ON AUGUST 2, 1347 an 11-month-long siege of Calais by the English ended.

Edward III had laid siege to the town and Philip VI of France ordered the port’s garrison to hold out at all costs. Philip failed to lift the siege and starvation eventually forced the citizens to parley for surrender.

For the French, the Calais episode was one of humiliating defeat: but for the English it marked the beginning of a victorious end to the 100 Years War.

The capitulation agreement stipulated that six of the town’s prominent burghers formally and voluntarily surrender into the custody of Edward, to be done with as he pleased.

In an intended humiliation, Edward demanded the keys to the town be handed over by these luminaries “stripped to their shirts, heads uncovered, barefoot and a noose around their necks,” according to a contemporary chronicler. Their hanging was averted when Edward’s wife, Philippa of Hainault, intervened.

The population of Calais was expelled, a wealth of spoils was grabbed by the English and the town was quickly repopulated with English settlers. It was not recaptured by the French until 1558.

In 1884 the town decided to commemorate the surrender. Sculptor Auguste Rodin’s design was selected from the symbolic six works submitted by six sculptors.

His intention was not to “idealise the dignity of their heroic sacrifice [but] reveal their misery and inner doubt” and he invested the sculpture with a potent emotive charge as well as a sense of physical movement revolutionary at the time.

Four of the figures stand at the points of an innovative rectangular cubic composition that articulates both the separateness of individuals immersed in inner dramas and personal anguish. Yet its compactness evokes a cohesive unity with a tangible shared purpose.
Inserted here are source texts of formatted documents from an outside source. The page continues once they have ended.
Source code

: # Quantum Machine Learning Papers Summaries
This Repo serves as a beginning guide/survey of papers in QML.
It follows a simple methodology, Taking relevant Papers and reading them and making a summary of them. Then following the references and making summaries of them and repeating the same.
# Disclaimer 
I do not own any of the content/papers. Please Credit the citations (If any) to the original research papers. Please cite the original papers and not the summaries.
When walked around, the sculpture reveals Rodin’s mastery in subtly capturing both stillness and motion which, by way of contrast, animate the group. For Rodin, the human body had to be so sculpted so as to “mirror the soul:” anatomy was but a vehicle.

He had many detractors — contemporary critics and devotees of classicism saw his works as unfinished sketches, rough and offensively fragmented, too impressionistic or too naturalistic. Yet it is precisely the way his “rough” surfaces employ light to define and animate form that is groundbreaking, providing a complex and satisfying aesthetic experience.

Another radical first was his insistence on placing the burghers directly on the pavement to recreate the drama and immediacy of the original event when the six had to walk between their fellow citizens. He lost the argument and a customary pedestal was procured.

In 1924, after Rodin’s death, it was lowered to its current level of about two feet — almost, but not quite, as he wished.

Today, this masterly piece of art is located both in front of Calais City Hall and in Victoria Tower Gardens next to the Palace of Westminster in London.

Yet there is a sting in this tale. Away from the emotive narrative of Rodin’s splendid bronze, there may lie a telling example of 14th-century fake news, a myth swallowed by all for almost 700 years.

According to French medievalist Professor Jean-Marie Moeglin, the whole event was staged for the benefit of onlookers after some hard-nosed negotiations.

He asserts that the Calais military commander had negotiated with one of Edward’s representatives and it was only when reprieve from execution was assured by a royal pardon that the burghers agreed to perform the theatrical surrender.

They wore nooses round their necks but, Moeglin explains, they were escorted by the town’s men-at-arms in a procession that was a customary ritual on such an occasion, entirely orchestrated and not in the least heroic.

And documents unearthed in 1766 by Louis-Georges Brequigny showed that the bearded Eustache de Saint-Pierre, the first to volunteer, was at the time generously rewarded by Edward.

As Mark Twain once remarked: “Never let the truth get in the way of a good story” or, in this case, a good sculpture.